▸ 提示テキスト
------------------------
本発明は、宇宙機の熱制御システムを始めとして、医療用機器の輸液装置、電子機器の冷却装置等に使用できる小型平板型カスケードポンプに関する。
人工衛星、宇宙ステーション等の宇宙機には、搭載電子機器等からの発熱を冷却するため熱制御システムが用いられている。発熱の大きい宇宙機の熱制御システムには、機械的な流体駆動源としてメカニカルポンプを使用する必要がある。一般に、メカニカルポンプは部品点数が多い。
宇宙機で用いられるポンプ装置は、小型軽量のものが望まれている。宇宙機で用いられる機器は、部品の交換が困難であり、高い耐久性が要求される。このような機器に用いられるメカニカルポンプは故障を少なくし、メンテナンスを容易にするため、部品点数を減らし、構造を簡単にする必要がある。また、潤滑剤が不要な構造が望まれる。
また、高密度集積回路を搭載するコンピュータのような高発熱電子機器や燃料電池等の小型エネルギー機器においても、放熱は重要な問題である。現状のコンピュータ等の放熱はヒートシンク、冷却ファン等によるが、サイズ、ファン騒音等の問題がある。今後高集積化、高密度化に伴い、機器の放熱量が増大することが予想される。そのため、水冷却方式の放熱システムの採用が期待され、小型、平板型のポンプ装置の要望がある。
更にまた、医療分野における人工透析器や人工心臓へ等に使用される輸液ポンプ等の輸液装置にも、小型、平板型のポンプの要望がある。
従来の冷媒駆動源となる機械的なポンプ装置としては、特許文献1に記載された円筒形のラジアルタイプのモータ(ステータがロータを外囲する)を使用したギアポンプが知られている。このポンプは、ハウジングと、ハウジング内に設けられたシャフトと、シャフトを回転自在に支持する滑り軸受と、ロータ及びステータを有する駆動手段と、シャフトに連結され流体を吐出するためのギア組立体とを含む。このポンプは、駆動手段によりギア組立体のインナギアとアウタギアを回転させ、インナギアとアウタギアとの間に、流体を移動させ、吸入ポートから吸入した流体を吐出ポートから吐出することができる。
しかし、この従来のラジアルタイプのモータを使用したポンプは、円筒形の部材の内部に、アウタギア及びインナギアと、駆動手段のロータとを軸方向に配列し、ロータを外囲するようにステータを設けている。そのため、全体が円筒形で、小型化および平板化が困難であるという欠点があった。
------------------------
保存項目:
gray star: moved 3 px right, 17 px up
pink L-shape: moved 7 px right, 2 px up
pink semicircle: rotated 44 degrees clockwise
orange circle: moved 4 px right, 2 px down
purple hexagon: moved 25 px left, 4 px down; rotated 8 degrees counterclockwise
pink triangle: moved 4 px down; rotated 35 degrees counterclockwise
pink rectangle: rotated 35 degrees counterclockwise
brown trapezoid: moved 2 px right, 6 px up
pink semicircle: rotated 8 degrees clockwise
------------------------
▸ 問題と課題
**1)** 小型平板型カスケードポンプに関する提示テキストでは、従来のラジアルタイプのモータを使用したポンプにはどのような欠点があるとされていますか？
**2)** 小型平板型カスケードポンプに関する提示テキストの続きを、最後の文の後から書き進めてください。

▸ 課題別の解答
**1)** 全体が円筒形で、小型化および平板化が困難であるという欠点です。

**2)**
本発明者らは、これらの問題を解決するため、平板型のポンプを開発した(特願2003−352378号)。このポンプは、円板状のケーシング内に、アウタギア及びインナギアと、円板状のロータを設け、ケーシングの面に沿って円板状のステータを設けたものである。しかし、このポンプは、部品点数が多かった。
ギア組立体を用いずに簡単な構造で液送できる小型、平板型のポンプが望まれていた。
特開2002-276658号
本発明は、このような問題点を解決するためになされたものであり、本発明の目的は、部品点数が少なく、簡単な構造の小型、平板型のカスケードポンプを提供することである。
本発明の他の目的は、潤滑剤が不要の軸受構造を備えるカスケードポンプを提供することである。
本発明の他の目的は、耐圧性能の高い薄型のカスケードポンプを提供することである。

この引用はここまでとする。